Reproduce the full listing that follows, matching it exactly.

- SOURCE MATERIAL -
%%

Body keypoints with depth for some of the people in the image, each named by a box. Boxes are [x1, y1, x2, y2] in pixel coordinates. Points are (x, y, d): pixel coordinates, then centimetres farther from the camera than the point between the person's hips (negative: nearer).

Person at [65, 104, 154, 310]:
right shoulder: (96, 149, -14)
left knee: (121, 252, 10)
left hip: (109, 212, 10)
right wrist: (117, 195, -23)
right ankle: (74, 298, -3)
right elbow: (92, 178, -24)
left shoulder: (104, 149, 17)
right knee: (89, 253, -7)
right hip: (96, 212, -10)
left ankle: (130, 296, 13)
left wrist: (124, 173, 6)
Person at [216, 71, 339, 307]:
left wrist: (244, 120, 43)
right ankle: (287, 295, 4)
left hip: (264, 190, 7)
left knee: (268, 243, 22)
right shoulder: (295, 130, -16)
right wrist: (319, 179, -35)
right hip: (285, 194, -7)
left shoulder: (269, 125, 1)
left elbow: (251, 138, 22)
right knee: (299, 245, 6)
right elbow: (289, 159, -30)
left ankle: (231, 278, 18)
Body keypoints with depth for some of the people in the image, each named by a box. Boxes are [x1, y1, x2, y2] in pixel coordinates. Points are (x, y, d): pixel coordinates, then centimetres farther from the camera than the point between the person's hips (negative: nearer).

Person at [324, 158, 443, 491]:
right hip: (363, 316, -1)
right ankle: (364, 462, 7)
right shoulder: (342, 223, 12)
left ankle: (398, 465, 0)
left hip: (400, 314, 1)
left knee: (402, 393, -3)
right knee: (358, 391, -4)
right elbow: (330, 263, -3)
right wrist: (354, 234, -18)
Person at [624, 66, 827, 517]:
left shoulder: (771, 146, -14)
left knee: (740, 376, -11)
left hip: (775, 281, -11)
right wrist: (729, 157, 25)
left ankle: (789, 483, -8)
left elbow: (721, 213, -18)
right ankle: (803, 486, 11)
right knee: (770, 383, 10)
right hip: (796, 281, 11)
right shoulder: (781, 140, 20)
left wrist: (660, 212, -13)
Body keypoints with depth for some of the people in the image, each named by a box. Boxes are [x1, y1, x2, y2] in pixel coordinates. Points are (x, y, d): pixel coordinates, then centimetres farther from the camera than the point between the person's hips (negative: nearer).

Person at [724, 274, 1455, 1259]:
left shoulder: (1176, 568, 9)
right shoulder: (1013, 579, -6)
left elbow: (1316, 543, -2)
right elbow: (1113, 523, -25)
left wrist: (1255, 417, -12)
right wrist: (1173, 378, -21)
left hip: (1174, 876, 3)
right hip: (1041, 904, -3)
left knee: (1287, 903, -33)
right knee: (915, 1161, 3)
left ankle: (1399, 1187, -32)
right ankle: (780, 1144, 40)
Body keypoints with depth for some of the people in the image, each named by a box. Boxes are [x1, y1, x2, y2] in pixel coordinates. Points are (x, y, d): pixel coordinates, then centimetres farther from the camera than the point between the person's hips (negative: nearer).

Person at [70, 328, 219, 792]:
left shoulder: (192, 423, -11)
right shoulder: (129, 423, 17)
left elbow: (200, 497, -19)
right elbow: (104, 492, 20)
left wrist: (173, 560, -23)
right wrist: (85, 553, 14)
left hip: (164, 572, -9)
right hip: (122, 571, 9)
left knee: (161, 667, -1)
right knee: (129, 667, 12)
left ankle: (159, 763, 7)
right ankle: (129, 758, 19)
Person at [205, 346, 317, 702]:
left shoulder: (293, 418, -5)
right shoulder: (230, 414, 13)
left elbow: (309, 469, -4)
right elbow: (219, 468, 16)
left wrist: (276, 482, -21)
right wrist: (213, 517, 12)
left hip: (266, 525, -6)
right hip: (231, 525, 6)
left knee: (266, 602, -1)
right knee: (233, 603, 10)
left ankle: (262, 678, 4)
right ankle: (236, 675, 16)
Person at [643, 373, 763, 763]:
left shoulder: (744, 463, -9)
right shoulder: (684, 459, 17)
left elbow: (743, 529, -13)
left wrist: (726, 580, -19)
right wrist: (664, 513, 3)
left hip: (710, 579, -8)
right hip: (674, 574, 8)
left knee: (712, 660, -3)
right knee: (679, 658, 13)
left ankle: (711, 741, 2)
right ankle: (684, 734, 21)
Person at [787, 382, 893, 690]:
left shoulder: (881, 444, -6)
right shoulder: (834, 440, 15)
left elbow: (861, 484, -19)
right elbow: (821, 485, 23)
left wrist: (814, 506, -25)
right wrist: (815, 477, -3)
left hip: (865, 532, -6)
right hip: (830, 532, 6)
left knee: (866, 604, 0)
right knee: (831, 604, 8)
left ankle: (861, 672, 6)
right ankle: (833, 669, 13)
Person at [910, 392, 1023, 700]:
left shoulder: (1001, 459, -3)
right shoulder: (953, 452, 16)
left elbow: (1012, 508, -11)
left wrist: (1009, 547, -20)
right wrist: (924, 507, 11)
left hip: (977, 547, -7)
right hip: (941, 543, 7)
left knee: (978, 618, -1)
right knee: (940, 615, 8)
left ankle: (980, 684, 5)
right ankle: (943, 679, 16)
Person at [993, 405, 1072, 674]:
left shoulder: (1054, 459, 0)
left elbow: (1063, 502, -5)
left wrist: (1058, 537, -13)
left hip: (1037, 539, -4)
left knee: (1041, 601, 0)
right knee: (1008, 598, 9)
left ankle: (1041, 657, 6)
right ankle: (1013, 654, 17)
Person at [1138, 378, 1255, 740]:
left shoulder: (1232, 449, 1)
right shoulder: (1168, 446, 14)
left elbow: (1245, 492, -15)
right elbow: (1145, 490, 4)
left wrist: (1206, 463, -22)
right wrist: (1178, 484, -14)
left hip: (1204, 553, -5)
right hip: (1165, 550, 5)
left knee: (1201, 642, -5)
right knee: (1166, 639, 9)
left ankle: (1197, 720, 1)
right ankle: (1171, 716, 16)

%%

- RESPONSE -
Body keypoints with depth for some of the people in the image, each named by a box. Boxes are [x1, y1, x2, y2] in pixel coordinates. Points are (x, y, d): pixel coordinates, then centimetres farther from the camera than the point between the person's hips (negative: nearer).

Person at [65, 104, 154, 310]:
right shoulder: (96, 149, -14)
left knee: (121, 252, 10)
left hip: (109, 212, 10)
right wrist: (117, 195, -23)
right ankle: (74, 298, -3)
right elbow: (92, 178, -24)
left shoulder: (104, 149, 17)
right knee: (89, 253, -7)
right hip: (96, 212, -10)
left ankle: (130, 296, 13)
left wrist: (124, 173, 6)
Person at [216, 71, 339, 307]:
left wrist: (244, 120, 43)
right ankle: (287, 295, 4)
left hip: (264, 190, 7)
left knee: (268, 243, 22)
right shoulder: (295, 130, -16)
right wrist: (319, 179, -35)
right hip: (285, 194, -7)
left shoulder: (269, 125, 1)
left elbow: (251, 138, 22)
right knee: (299, 245, 6)
right elbow: (289, 159, -30)
left ankle: (231, 278, 18)
Body keypoints with depth for some of the people in the image, each named by a box. Boxes are [x1, y1, x2, y2] in pixel coordinates. Points are (x, y, d): pixel coordinates, then centimetres farther from the camera than the point between the person's hips (negative: nearer).

Person at [324, 158, 443, 491]:
right hip: (363, 316, -1)
right ankle: (364, 462, 7)
right shoulder: (342, 223, 12)
left ankle: (398, 465, 0)
left hip: (400, 314, 1)
left knee: (402, 393, -3)
right knee: (358, 391, -4)
right elbow: (330, 263, -3)
right wrist: (354, 234, -18)
Person at [624, 66, 827, 517]:
left shoulder: (771, 146, -14)
left knee: (740, 376, -11)
left hip: (775, 281, -11)
right wrist: (729, 157, 25)
left ankle: (789, 483, -8)
left elbow: (721, 213, -18)
right ankle: (803, 486, 11)
right knee: (770, 383, 10)
right hip: (796, 281, 11)
right shoulder: (781, 140, 20)
left wrist: (660, 212, -13)
Body keypoints with depth for some of the people in the image, each named by a box. Boxes are [x1, y1, x2, y2] in pixel coordinates. Points are (x, y, d): pixel coordinates, then centimetres farther from the camera than the point between the person's hips (negative: nearer).

Person at [724, 274, 1455, 1259]:
left shoulder: (1176, 568, 9)
right shoulder: (1013, 579, -6)
left elbow: (1316, 543, -2)
right elbow: (1113, 523, -25)
left wrist: (1255, 417, -12)
right wrist: (1173, 378, -21)
left hip: (1174, 876, 3)
right hip: (1041, 904, -3)
left knee: (1287, 903, -33)
right knee: (915, 1161, 3)
left ankle: (1399, 1187, -32)
right ankle: (780, 1144, 40)
Body keypoints with depth for some of the people in the image, each named by a box. Boxes are [x1, y1, x2, y2] in pixel coordinates. Points are (x, y, d): pixel coordinates, then centimetres farther from the camera than the point between the person's hips (negative: nearer).

Person at [70, 328, 219, 792]:
left shoulder: (192, 423, -11)
right shoulder: (129, 423, 17)
left elbow: (200, 497, -19)
right elbow: (104, 492, 20)
left wrist: (173, 560, -23)
right wrist: (85, 553, 14)
left hip: (164, 572, -9)
right hip: (122, 571, 9)
left knee: (161, 667, -1)
right knee: (129, 667, 12)
left ankle: (159, 763, 7)
right ankle: (129, 758, 19)
Person at [205, 346, 317, 702]:
left shoulder: (293, 418, -5)
right shoulder: (230, 414, 13)
left elbow: (309, 469, -4)
right elbow: (219, 468, 16)
left wrist: (276, 482, -21)
right wrist: (213, 517, 12)
left hip: (266, 525, -6)
right hip: (231, 525, 6)
left knee: (266, 602, -1)
right knee: (233, 603, 10)
left ankle: (262, 678, 4)
right ankle: (236, 675, 16)
Person at [643, 373, 763, 763]:
left shoulder: (744, 463, -9)
right shoulder: (684, 459, 17)
left elbow: (743, 529, -13)
left wrist: (726, 580, -19)
right wrist: (664, 513, 3)
left hip: (710, 579, -8)
right hip: (674, 574, 8)
left knee: (712, 660, -3)
right knee: (679, 658, 13)
left ankle: (711, 741, 2)
right ankle: (684, 734, 21)
Person at [787, 382, 893, 690]:
left shoulder: (881, 444, -6)
right shoulder: (834, 440, 15)
left elbow: (861, 484, -19)
right elbow: (821, 485, 23)
left wrist: (814, 506, -25)
right wrist: (815, 477, -3)
left hip: (865, 532, -6)
right hip: (830, 532, 6)
left knee: (866, 604, 0)
right knee: (831, 604, 8)
left ankle: (861, 672, 6)
right ankle: (833, 669, 13)
Person at [910, 392, 1023, 700]:
left shoulder: (1001, 459, -3)
right shoulder: (953, 452, 16)
left elbow: (1012, 508, -11)
left wrist: (1009, 547, -20)
right wrist: (924, 507, 11)
left hip: (977, 547, -7)
right hip: (941, 543, 7)
left knee: (978, 618, -1)
right knee: (940, 615, 8)
left ankle: (980, 684, 5)
right ankle: (943, 679, 16)
Person at [993, 405, 1072, 674]:
left shoulder: (1054, 459, 0)
left elbow: (1063, 502, -5)
left wrist: (1058, 537, -13)
left hip: (1037, 539, -4)
left knee: (1041, 601, 0)
right knee: (1008, 598, 9)
left ankle: (1041, 657, 6)
right ankle: (1013, 654, 17)
Person at [1138, 378, 1255, 740]:
left shoulder: (1232, 449, 1)
right shoulder: (1168, 446, 14)
left elbow: (1245, 492, -15)
right elbow: (1145, 490, 4)
left wrist: (1206, 463, -22)
right wrist: (1178, 484, -14)
left hip: (1204, 553, -5)
right hip: (1165, 550, 5)
left knee: (1201, 642, -5)
right knee: (1166, 639, 9)
left ankle: (1197, 720, 1)
right ankle: (1171, 716, 16)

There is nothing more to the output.